Promotion from League 1 will be tougher than ever, says Oldham boss

Correspondent

Scott Naylor has underlined how much tougher it will be to win promotion from Betfred League 1 this year than when Oldham RLFC last did it in 2015.

Back then, in Naylor’s third year as head coach, they topped the table with 19 wins from 22 games and boasted the best defensive record in the division and the second best attacking stats.

Fast forward three years and the Roughyeds boss believes standards in the sport’s third tier have improved immeasurably.

“Even without Bradford Bulls it would be a lot tougher this time, but with Bradford in there as well it’s going to be tougher still,” said Naylor. “There’ll be a lot of games in which we’ve got to be at our best.”

One such toughie will be Sunday’s visit to the Vestacare Stadium (3pm) of rejuvenated York City Knights who, under the command of James Ford, have reached the last three play-off semi-finals.

Under new owners since December, 2016, they’ve made some relatively big signings during the winter off-season and, like Oldham, they’ve made no secret of their ambitions to climb out of League 1 this year.

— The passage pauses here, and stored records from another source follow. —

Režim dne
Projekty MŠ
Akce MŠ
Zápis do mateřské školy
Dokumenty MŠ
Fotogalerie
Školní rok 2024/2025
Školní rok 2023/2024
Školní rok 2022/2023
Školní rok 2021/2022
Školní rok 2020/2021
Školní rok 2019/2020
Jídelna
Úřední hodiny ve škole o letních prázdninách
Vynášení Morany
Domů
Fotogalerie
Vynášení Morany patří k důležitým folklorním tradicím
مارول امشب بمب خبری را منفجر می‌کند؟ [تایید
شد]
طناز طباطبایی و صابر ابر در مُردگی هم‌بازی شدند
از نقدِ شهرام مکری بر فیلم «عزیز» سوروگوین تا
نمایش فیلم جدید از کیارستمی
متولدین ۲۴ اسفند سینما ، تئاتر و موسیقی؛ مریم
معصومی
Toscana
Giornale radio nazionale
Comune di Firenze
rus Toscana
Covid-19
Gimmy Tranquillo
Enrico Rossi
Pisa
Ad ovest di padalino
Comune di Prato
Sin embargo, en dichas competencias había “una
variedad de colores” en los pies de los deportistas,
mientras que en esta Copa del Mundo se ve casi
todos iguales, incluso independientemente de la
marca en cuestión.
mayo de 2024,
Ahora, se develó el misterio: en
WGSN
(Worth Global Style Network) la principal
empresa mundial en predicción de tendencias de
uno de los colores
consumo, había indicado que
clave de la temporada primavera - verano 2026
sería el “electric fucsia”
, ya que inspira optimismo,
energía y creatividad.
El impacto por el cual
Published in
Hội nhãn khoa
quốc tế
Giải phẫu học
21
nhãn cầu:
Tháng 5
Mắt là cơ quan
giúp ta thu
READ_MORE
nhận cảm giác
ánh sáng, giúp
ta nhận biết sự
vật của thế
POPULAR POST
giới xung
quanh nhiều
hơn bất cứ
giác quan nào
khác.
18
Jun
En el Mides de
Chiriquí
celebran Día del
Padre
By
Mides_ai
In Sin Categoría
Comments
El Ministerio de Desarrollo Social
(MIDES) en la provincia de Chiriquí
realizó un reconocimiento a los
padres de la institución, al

On the day Roughyeds were kicking off the league campaign with their first win at Whitehaven in 17 years, the Knights put a shine on their armour by giving full-time Bradford a fright in a 22-20 home defeat in which the Bulls scraped home with a penalty goal from half-way after the final hooter had sounded.

A brilliant game, watched by a crowd of nearly 4,300, fuelled a belief in the Minster city that by signing former Super League men like the vastly-experienced Ben Cockayne and Graeme Horne, York can go all the way in 2018.

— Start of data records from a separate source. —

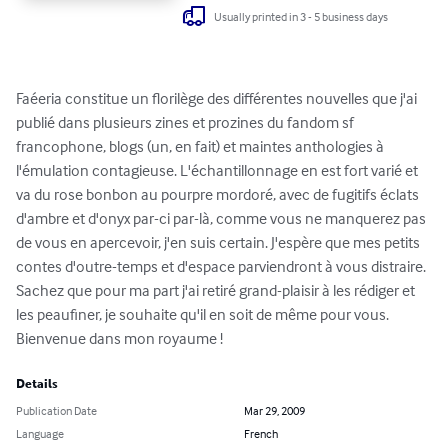
Usually printed in 3 - 5 business days
Faéeria constitue un florilège des différentes nouvelles que j'ai 
publié dans plusieurs zines et prozines du fandom sf 
francophone, blogs (un, en fait) et maintes anthologies à 
l'émulation contagieuse. L'échantillonnage en est fort varié et 
va du rose bonbon au pourpre mordoré, avec de fugitifs éclats 
d'ambre et d'onyx par-ci par-là, comme vous ne manquerez pas 
de vous en apercevoir, j'en suis certain. J'espère que mes petits 
contes d'outre-temps et d'espace parviendront à vous distraire. 
Sachez que pour ma part j'ai retiré grand-plaisir à les rédiger et 
les peaufiner, je souhaite qu'il en soit de même pour vous. 
Bienvenue dans mon royaume !
Details
Publication Date
Mar 29, 2009
Language
French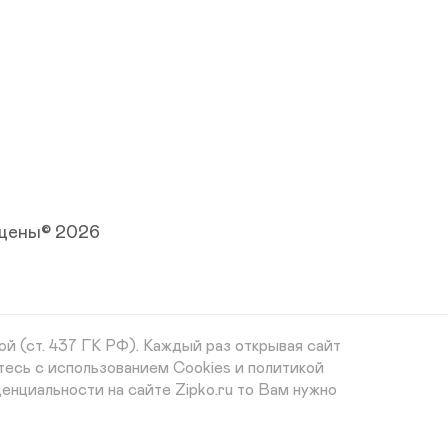
ищены© 2026
й (ст. 437 ГК РФ). Каждый раз открывая сайт
тесь с использованием Cookies и политикой
енциальности на сайте Zipko.ru то Вам нужно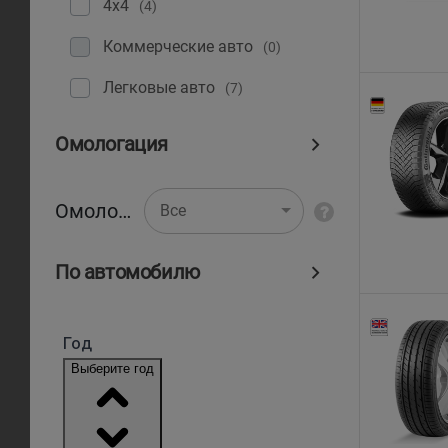
4x4
(4)
Коммерческие авто
(0)
Легковые авто
(7)
Омологация
Омологация
Все
По автомобилю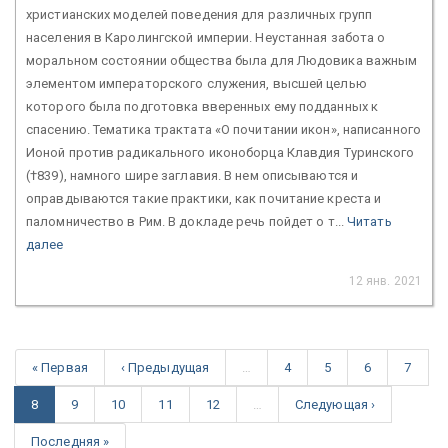
христианских моделей поведения для различных групп
населения в Каролингской империи. Неустанная забота о
моральном состоянии общества была для Людовика важным
элементом императорского служения, высшей целью
которого была подготовка вверенных ему подданных к
спасению. Тематика трактата «О почитании икон», написанного
Ионой против радикального иконоборца Клавдия Туринского
(†839), намного шире заглавия. В нем описываются и
оправдываются такие практики, как почитание креста и
паломничество в Рим. В докладе речь пойдет о т...
Читать
далее
12 янв. 2021
« Первая
‹ Предыдущая
…
4
5
6
7
8
9
10
11
12
…
Следующая ›
Последняя »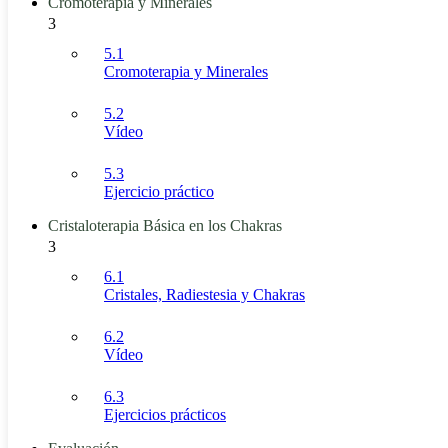
Cromoterapia y Minerales
3
5.1
Cromoterapia y Minerales
5.2
Vídeo
5.3
Ejercicio práctico
Cristaloterapia Básica en los Chakras
3
6.1
Cristales, Radiestesia y Chakras
6.2
Vídeo
6.3
Ejercicios prácticos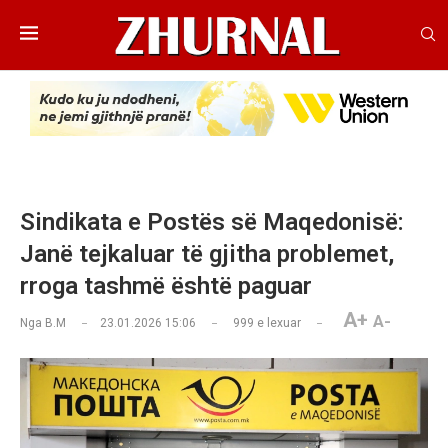
Sindikata e Postës së Maqedonisë:
Janë tejkaluar të gjitha problemet,
rroga tashmë është paguar
A+
A-
Nga
B.M
23.01.2026 15:06
999
e lexuar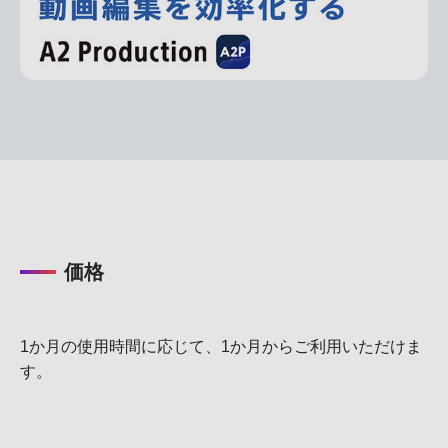
価格
1か月の使用時間に応じて、1か月からご利用いただけま
す。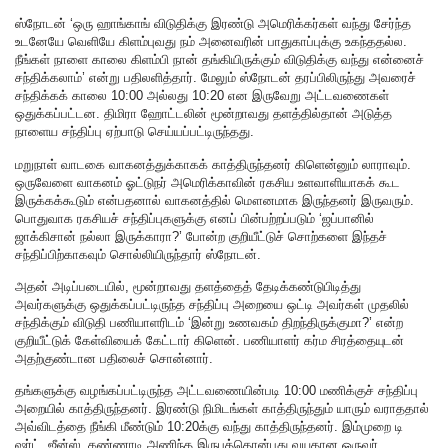
ஸ்நோடன் ‘ஒரு ஹாங்காங் விடுதிக்கு இரண்டு அமெரிக்கர்கள் வந்து சேர்ந்த
உடனேயே வெளியே கிளம்புவது நம் அனைவரின் பாதுகாப்புக்கு உகந்ததல்ல.
நீங்கள் நாளை காலை கிளம்பி நான் தங்கியிருக்கும் விடுதிக்கு வந்து என்னைச்
சந்திக்கலாம்’ என்று பதிலளித்தார். மேலும் ஸ்நோடன் தரப்பிலிருந்து அவரைச்
சந்திக்கக் காலை 10:00 அல்லது 10:20 என இருவேறு அட்டவணைகள்
ஒதுக்கப்பட்டன. திமிரா ஹோட்டலின் மூன்றாவது தளத்தில்தான் அடுத்த
நாளைய சந்திப்பு ஏற்பாடு செய்யப்பட்டிருந்தது.
மறுநாள் வாடகை வாகனத்துக்காகக் காத்திருந்தனர் கிளென்னும் லாராவும்.
ஒருவேளை வாகனம் ஓட்டுநர் அமெரிக்காவின் ரகசிய உளவாளியாகக் கூட
இருக்கக்கூடும் என்பதனால் வாகனத்தில் மௌனமாக இருந்தனர் இருவரும்.
பொதுவாக ரகசியச் சந்திப்புகளுக்கு எனப் பின்பற்றப்படும் ‘ஜப்பானில்
ஜாக்கிசான் நல்லா இருக்காரா?’ போன்ற குறியீட்டுச் சொற்களை இந்தச்
சந்திப்பிற்காகவும் சொல்லியிருந்தார் ஸ்நோடன்.
அதன் அடிப்படையில், மூன்றாவது தளத்தைத் தேடிக்கண்டுபிடித்து
அவர்களுக்கு ஒதுக்கப்பட்டிருந்த சந்திப்பு அறையை ஒட்டி அவர்கள் முதலில்
சந்திக்கும் விடுதி பணியாளரிடம் ‘இன்று உணவகம் திறந்திருக்குமா?’ என்ற
குறியீட்டுக் கேள்வியைக் கேட்டார் கிளென். பணியாளர் கர்ம சிரத்தையுடன்
அதற்குண்டான பதிலைச் சொன்னார்.
தங்களுக்கு வழங்கப்பட்டிருந்த அட்டவணையின்படி 10:00 மணிக்குச் சந்திப்பு
அறையில் காத்திருந்தனர். இரண்டு நிமிடங்கள் காத்திருந்தும் யாரும் வராததால்
அவ்விடத்தை நீங்கி மீண்டும் 10:20க்கு வந்து காத்திருந்தனர். இம்முறை டி
ஷர்ட், ஜீன்ஸ், கண்ணாடி அணிந்த இருபத்தொன்பது வயதான ஒருவர்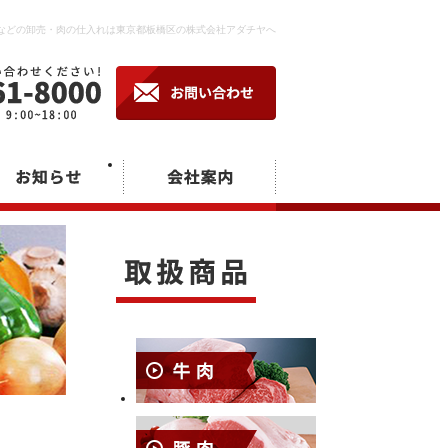
などの卸売・肉の仕入れは東京都板橋区の株式会社アダチヤへ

Roughyeds know they’ll be in a battle which will be every bit as tough and competitive as those at Rochdale, where they won the Law Cup in a pre-season humdinger, and at Whitehaven where they got their League 1 programme off to a brilliant start with a 14-0 triumph.

“We’ve played really well this season so far, but I firmly believe we’ve still got more to offer,” said Naylor, who has urged his side to turn the Vestacare Stadium into a fortress.

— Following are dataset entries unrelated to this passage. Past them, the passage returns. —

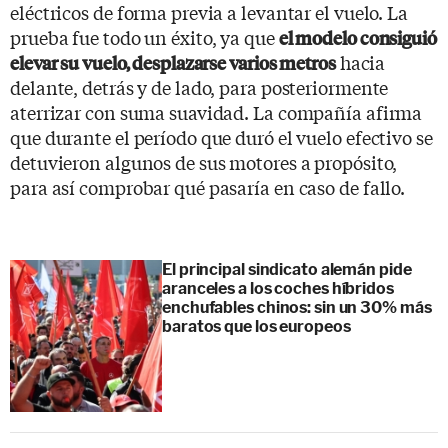
eléctricos de forma previa a levantar el vuelo. La
prueba fue todo un éxito, ya que
el modelo consiguió
hacia
elevar su vuelo, desplazarse varios metros
delante, detrás y de lado, para posteriormente
aterrizar con suma suavidad. La compañía afirma
que durante el período que duró el vuelo efectivo se
detuvieron algunos de sus motores a propósito,
para así comprobar qué pasaría en caso de fallo.
El principal sindicato alemán pide
aranceles a los coches híbridos
enchufables chinos: sin un 30% más
baratos que los europeos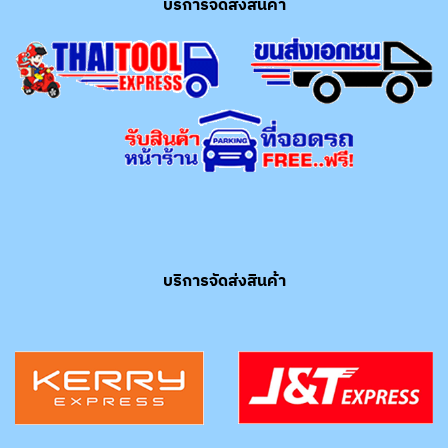
บริการจัดส่งสินค้า
บริการจัดส่งสินค้า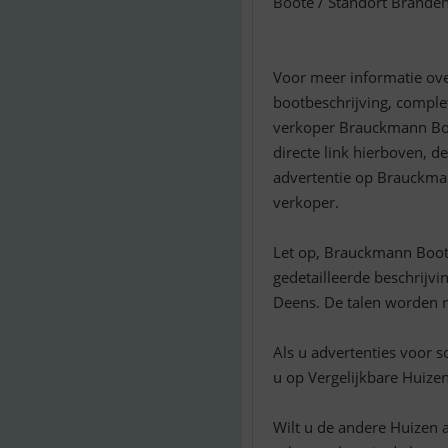
Boote / Standort Brande
Voor meer informatie ove
bootbeschrijving, complet
verkoper Brauckmann Boo
directe link hierboven, d
advertentie op Brauckma
verkoper.
Let op, Brauckmann Boot
gedetailleerde beschrijv
Deens. De talen worden r
Als u advertenties voor s
u op Vergelijkbare Huize
Wilt u de andere Huizen 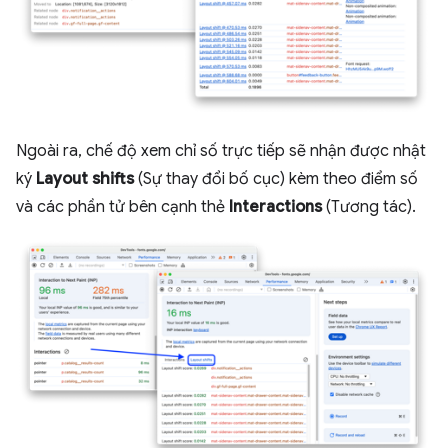
Ngoài ra, chế độ xem chỉ số trực tiếp sẽ nhận được nhật
ký
Layout shifts
(Sự thay đổi bố cục) kèm theo điểm số
và các phần tử bên cạnh thẻ
Interactions
(Tương tác).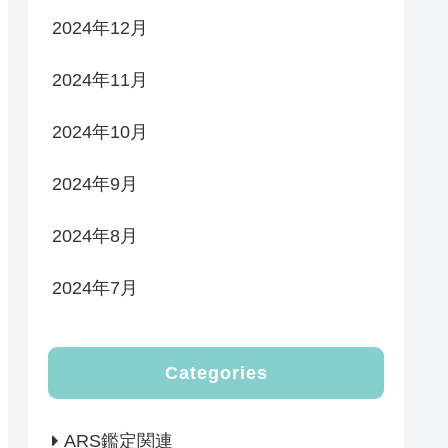
2024年12月
2024年11月
2024年10月
2024年9月
2024年8月
2024年7月
Categories
ARS鑑定関連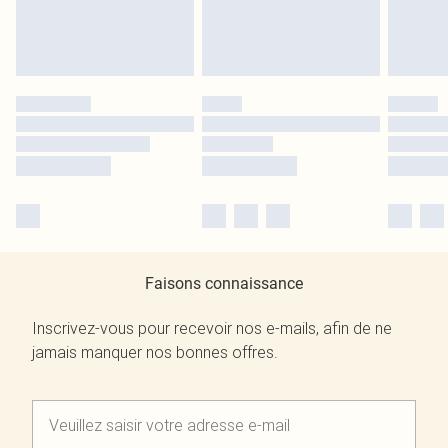
Faisons connaissance
Inscrivez-vous pour recevoir nos e-mails, afin de ne
jamais manquer nos bonnes offres.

So far this season on that stadium’s new artificial pitch his boys have put more than 50 points on Keighley Cougars in  a pre-season encounter and more than 40 on the amateurs of Featherstone Lions in a Challenge Cup tie.

York will be a hugely different sort of challenge which will act as a barometer of the Roughyeds’ prospects for the season and their hopes of achieving their promotion goal.

Naylor will have tough decisions to make in selection, but with men like full-back Kyran Johnson, half-back David Hewitt and second-row pair Danny Langtree and Danny Bridge in scintillating form, he will be quietly confident that Roughyeds can keep the pot boiling.